Why digital marketing in China is different

China has established a completely different digital ecosystem to the West. Sinorbis software helps bridge that gap. Company founder Nicolas Chu is a Professor of Practice at UNSW Business School. He spoke to Julian Lorkin for BusinessThink.

Nicolas Chu: Digital marketing in China is difficult. Sinorbis helps Western companies build their foundations in China.

China is very difficult for a few reasons: the lack of understanding; high barriers to entry; and the lack of control. The high barriers to entry are there mainly because of the great firewall. This regulation in China has been filtering out for years channels that we have been leveraging to sell our products online, such as Google, Facebook and Twitter, but it has also feathered the emergence of a completely different online ecosystem.

You don’t have Google, but you have Baidu, Sogou, 360 and Shenma. You don’t have Facebook, Twitter; you have WeChat.
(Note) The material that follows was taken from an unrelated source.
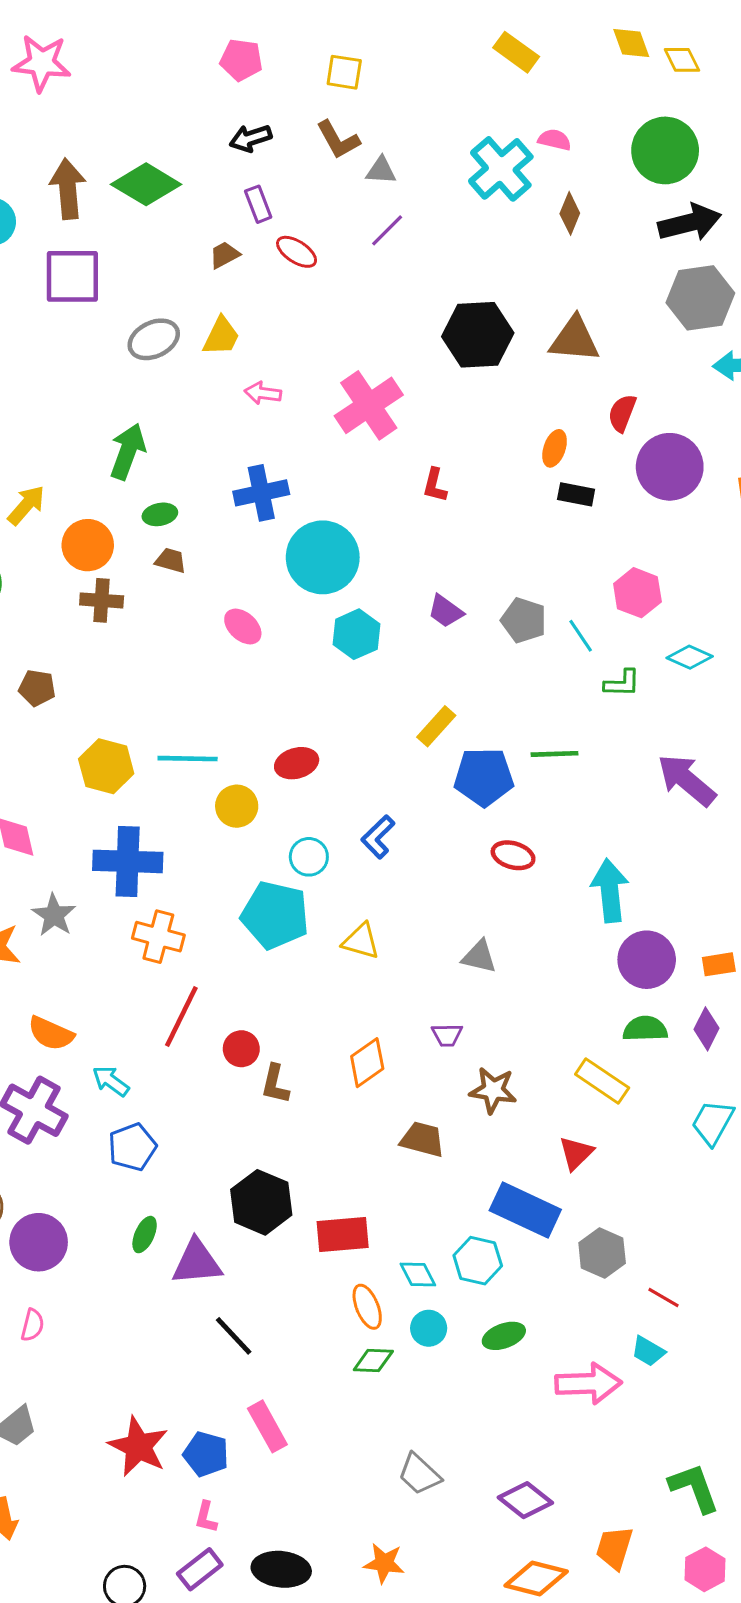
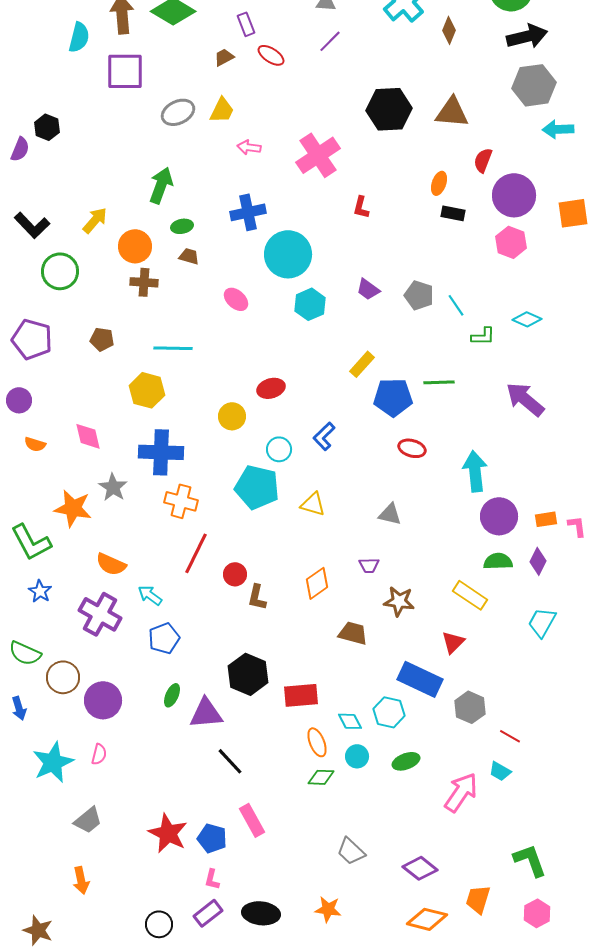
pink hexagon: (637, 593) -> (511, 242), moved
cyan line: (188, 759) -> (173, 348), moved
pink arrow: (588, 1383) -> (461, 792), turned -54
Everything that we have been using for years are either not accessible or not used in China.

BusinessThink: It sounds as if the web's going to be split between one in the West and one in China?

Chu: I think they will diverge. That’s my personal opinion. You know, for the past 25 years we have been evolving in an internet led by the US, the one that I grew up in. The next 10 years will see the emergence of this different ecosystem, the Chinese internet. And I think those two will remain separate.

BusinessThink: Doesn’t this go against what we were told when the web was first developed, that it would be global, and bring the globe together? Now we have two internets developing?

Chu: Yes, in some ways. But I also think that it already happens in the internet that we have been evolving to. Everything is going through Google, Amazon, Facebook already, so there has been already a certain level of centralisation in the West. But the big difference is obviously the free internet, you know. The internet in China is extremely regulated, the censorship is very high, and that’s definitely a big difference.

They have to be compliant with the regulation for sure, and not to talk about sensitive topics. But you also have to make sure that from a technology perspective you are adapted and optimised for this ecosystem. Because that’s the main problem – even if you are not in an environment or talking about something that is highly regulated, if your presence hasn’t been optimised for this digital ecosystem it’s most likely that’s not going to be visible.

I mean, it will be very difficult to find it because you won’t be indexed by the search engines in China, but also it will take a lot of time to be loaded. So I always give a lot of examples of websites that we have here, like David Jones’ website, for instance. It takes three minutes to be loaded out of Shanghai, not because the content is blocked but because the website wasn’t built for China.

They have to recreate, and they have to rethink the way they do things, and they have to recreate from scratch the foundations.

BusinessThink: You raised a lot of money when Sinorbis was in beta start-up mode. How did you manage that?

Chu: Warren Buffett was saying that the 19th century was the century of the UK; the 20th for the US; the 21st will be of China. So, when I came in and I explained that despite the fact that it will be the century of China, there’s now no tools to allow us, Western organisations and businesses, to go after this market, it will help.

BusinessThink: It sounds as if we are reaching the end of the era where one person with a bright idea can start up their own global internet company?

Chu: The short answer is I don’t think so. The long answer would be that it has never been easier to set up a company. With limited funds you can actually have access to amazing technology; you have software that will help you to do anything you want. But it has never been that competitive, that much competitive. So, I think it’s all about if you have a good idea to follow what you think, not listen to what people are saying because otherwise you will never do anything. If you really believe that you can make a difference, that you can create meanings, then ultimately it will work.

So, for small companies you have access to much more tools to achieve that. But you’re not the only one and that’s where I think the complexity comes from. It’s because others will have access to the same tools as you do, so it has to go beyond just the tools and the ideas; it’s all about the execution and the team.

Things are moving exponentially. We’re doing things nowadays that we were not able to do last year, and next year there will be things that we thought were not possible.

I think wherever we go it will be all about the convergence of different technologies and we need to be ready for that. A big chunk will be coming from China, but a big chunk will be coming from the internet that we have been used to.